[Saved entries]
>>>>>

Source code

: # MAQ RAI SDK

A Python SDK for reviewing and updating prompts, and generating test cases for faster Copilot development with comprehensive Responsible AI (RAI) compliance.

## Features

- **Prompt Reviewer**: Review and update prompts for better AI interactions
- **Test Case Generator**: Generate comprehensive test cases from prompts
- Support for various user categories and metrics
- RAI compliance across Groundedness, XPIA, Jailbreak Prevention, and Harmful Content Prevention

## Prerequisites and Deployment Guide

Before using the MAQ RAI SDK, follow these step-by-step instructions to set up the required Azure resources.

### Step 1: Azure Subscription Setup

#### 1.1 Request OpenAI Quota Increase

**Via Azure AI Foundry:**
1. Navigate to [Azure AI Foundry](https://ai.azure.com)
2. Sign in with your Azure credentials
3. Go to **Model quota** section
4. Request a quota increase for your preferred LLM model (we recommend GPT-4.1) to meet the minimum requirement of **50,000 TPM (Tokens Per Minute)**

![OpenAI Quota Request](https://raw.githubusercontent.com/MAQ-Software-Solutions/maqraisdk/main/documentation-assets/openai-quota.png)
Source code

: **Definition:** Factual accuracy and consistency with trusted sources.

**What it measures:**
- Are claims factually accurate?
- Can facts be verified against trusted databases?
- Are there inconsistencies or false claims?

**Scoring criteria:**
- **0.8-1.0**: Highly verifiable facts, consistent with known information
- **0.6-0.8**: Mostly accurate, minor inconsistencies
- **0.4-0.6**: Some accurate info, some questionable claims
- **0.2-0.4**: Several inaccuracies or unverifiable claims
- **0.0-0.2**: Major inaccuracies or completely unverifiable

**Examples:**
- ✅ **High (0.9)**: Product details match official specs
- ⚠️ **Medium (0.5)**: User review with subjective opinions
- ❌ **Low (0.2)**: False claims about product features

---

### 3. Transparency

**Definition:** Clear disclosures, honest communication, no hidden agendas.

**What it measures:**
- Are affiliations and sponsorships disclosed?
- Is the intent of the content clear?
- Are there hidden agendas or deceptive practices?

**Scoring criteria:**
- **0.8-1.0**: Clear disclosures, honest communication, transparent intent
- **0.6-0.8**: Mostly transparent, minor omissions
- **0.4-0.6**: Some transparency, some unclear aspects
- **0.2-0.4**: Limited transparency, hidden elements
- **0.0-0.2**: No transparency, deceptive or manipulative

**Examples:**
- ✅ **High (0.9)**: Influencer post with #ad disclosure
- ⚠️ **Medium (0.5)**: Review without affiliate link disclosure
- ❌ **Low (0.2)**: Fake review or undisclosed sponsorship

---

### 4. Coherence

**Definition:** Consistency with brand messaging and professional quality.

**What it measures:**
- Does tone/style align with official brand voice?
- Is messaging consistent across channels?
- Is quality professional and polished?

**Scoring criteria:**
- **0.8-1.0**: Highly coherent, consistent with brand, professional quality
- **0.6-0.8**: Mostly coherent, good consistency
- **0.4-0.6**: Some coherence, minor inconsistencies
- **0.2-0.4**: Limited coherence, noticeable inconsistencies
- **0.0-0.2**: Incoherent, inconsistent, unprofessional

<<<<<

Goal of the exercise: Please render the stretch from the beginning of the material through the line containing "## Features" as a JSON list of strings, with one string per line and blank lines omitted.

Solution:
[
  "Source code",
  ": # MAQ RAI SDK",
  "A Python SDK for reviewing and updating prompts, and generating test cases for faster Copilot development with comprehensive Responsible AI (RAI) compliance.",
  "## Features"
]